_THE PROBLEM_.
Transcribe every line of the items below verbatim, leaving out the pictures.

_RECORDS FOR THIS EXERCISE_.

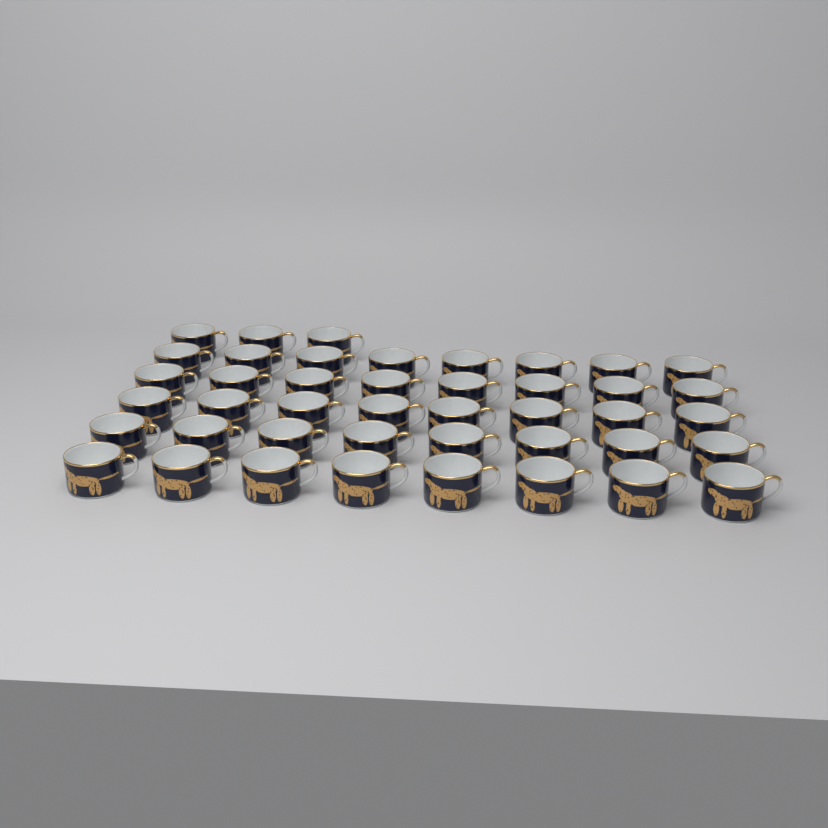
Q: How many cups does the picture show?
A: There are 43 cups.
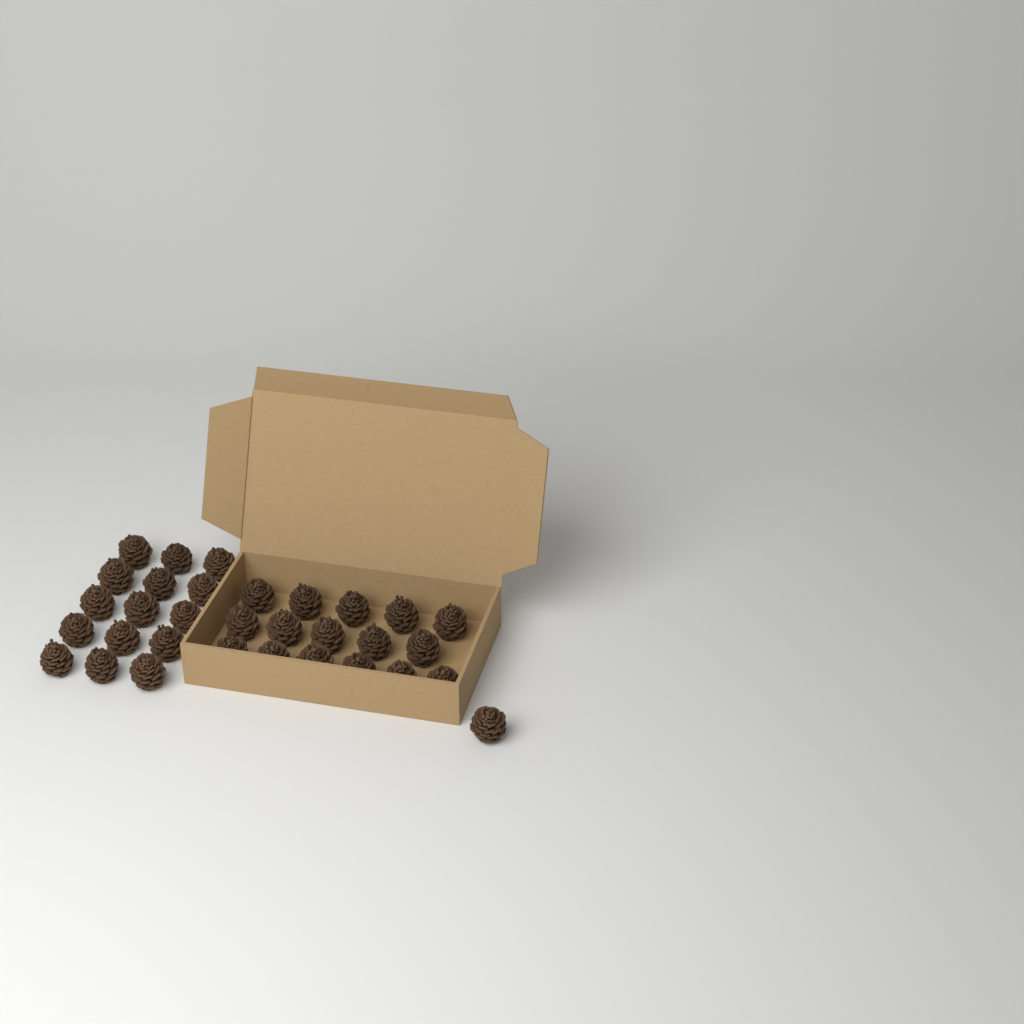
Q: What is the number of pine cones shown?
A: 32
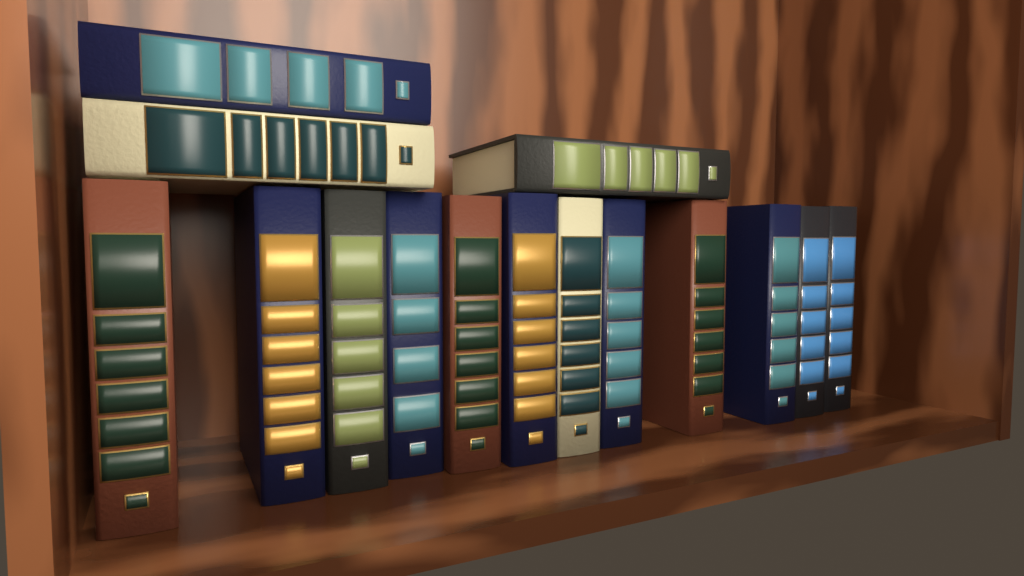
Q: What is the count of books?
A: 15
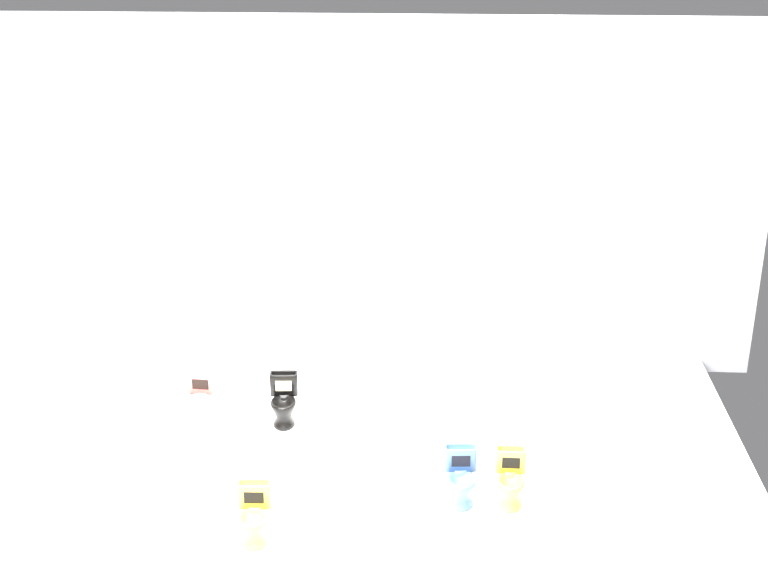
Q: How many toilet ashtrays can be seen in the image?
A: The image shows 13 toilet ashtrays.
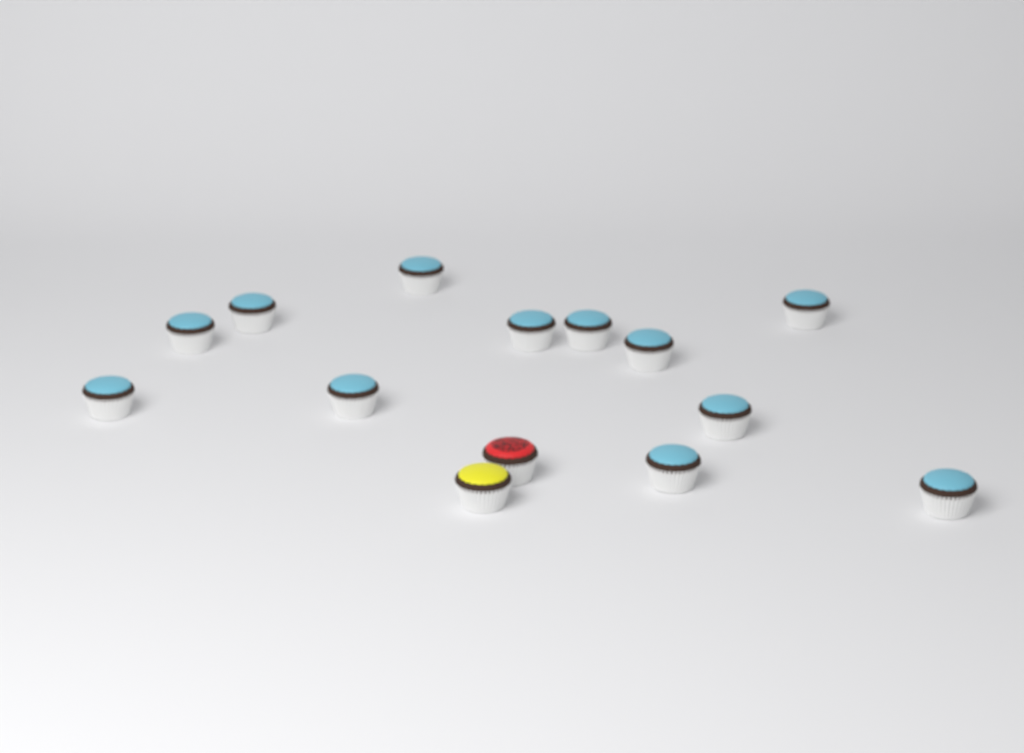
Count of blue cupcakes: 12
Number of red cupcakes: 1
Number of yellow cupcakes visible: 1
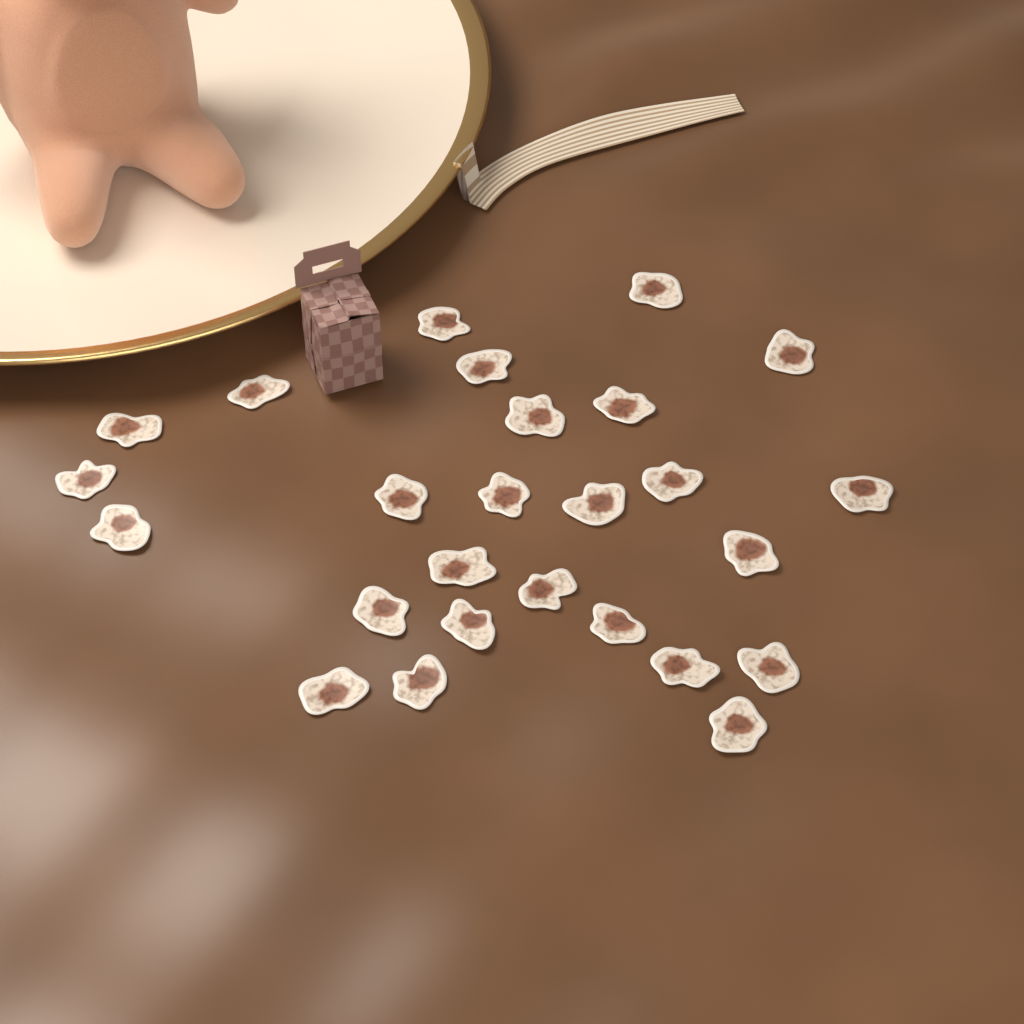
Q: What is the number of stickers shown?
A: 26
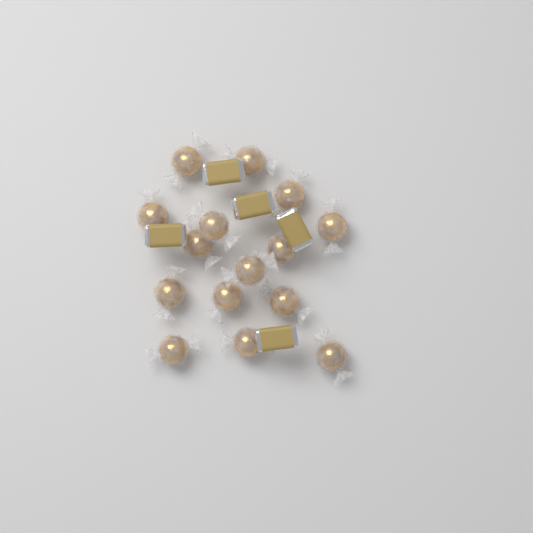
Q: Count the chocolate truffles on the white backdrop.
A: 15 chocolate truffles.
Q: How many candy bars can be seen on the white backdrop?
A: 5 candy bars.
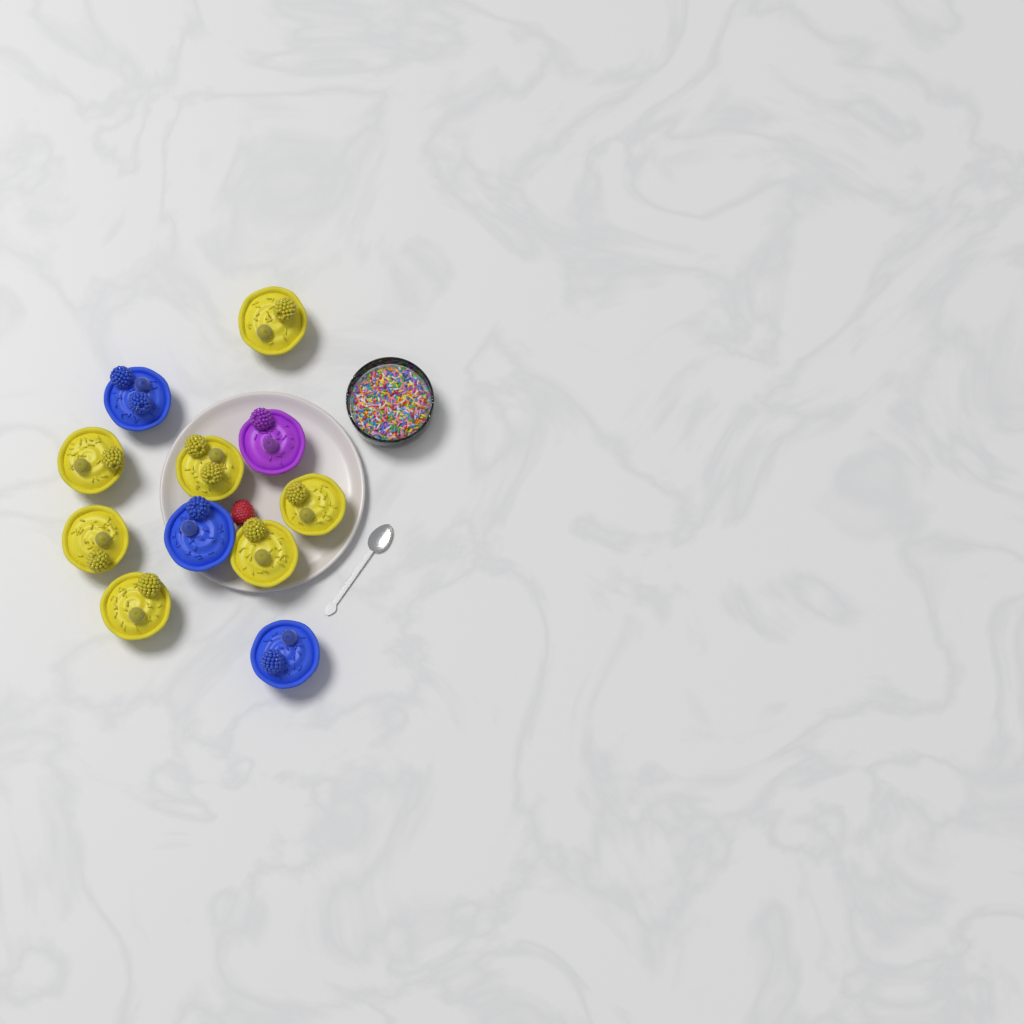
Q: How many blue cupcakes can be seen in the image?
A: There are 3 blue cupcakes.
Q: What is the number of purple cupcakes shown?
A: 1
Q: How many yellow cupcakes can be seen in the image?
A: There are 7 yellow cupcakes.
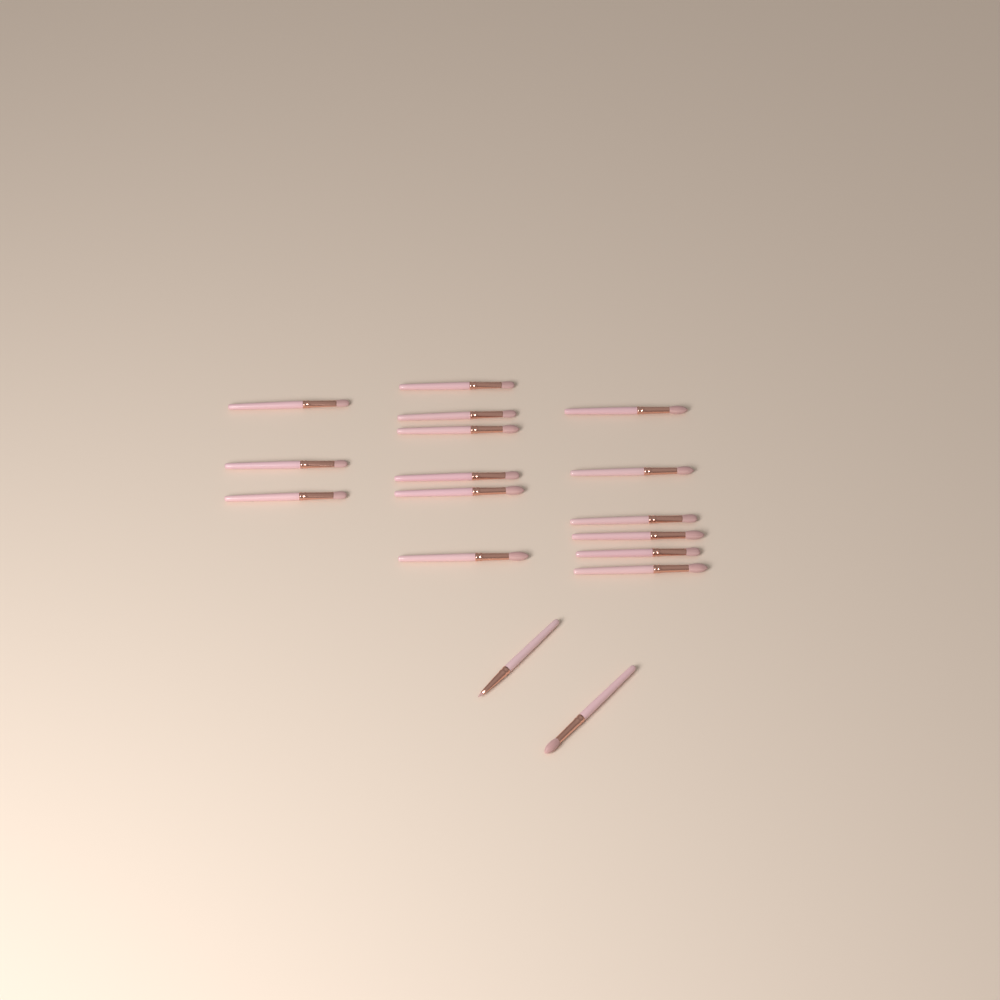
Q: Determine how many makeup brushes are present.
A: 17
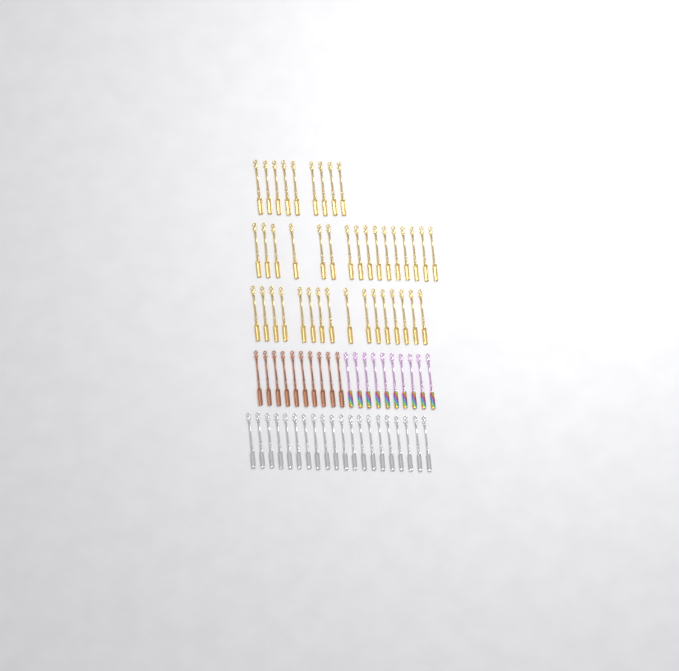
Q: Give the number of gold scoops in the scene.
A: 41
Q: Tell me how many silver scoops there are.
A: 20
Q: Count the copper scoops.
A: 10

_OUTPUT_.
Q: How many cups does the picture show?
A: There are 43 cups.
Q: What is the number of pine cones shown?
A: 32
Q: What is the count of books?
A: 15
Q: How many toilet ashtrays can be seen in the image?
A: The image shows 13 toilet ashtrays.
Count of blue cupcakes: 12
Number of red cupcakes: 1
Number of yellow cupcakes visible: 1
Q: What is the number of stickers shown?
A: 26
Q: Count the chocolate truffles on the white backdrop.
A: 15 chocolate truffles.
Q: How many candy bars can be seen on the white backdrop?
A: 5 candy bars.
Q: How many blue cupcakes can be seen in the image?
A: There are 3 blue cupcakes.
Q: What is the number of purple cupcakes shown?
A: 1
Q: How many yellow cupcakes can be seen in the image?
A: There are 7 yellow cupcakes.
Q: Determine how many makeup brushes are present.
A: 17
Q: Give the number of gold scoops in the scene.
A: 41
Q: Tell me how many silver scoops there are.
A: 20
Q: Count the copper scoops.
A: 10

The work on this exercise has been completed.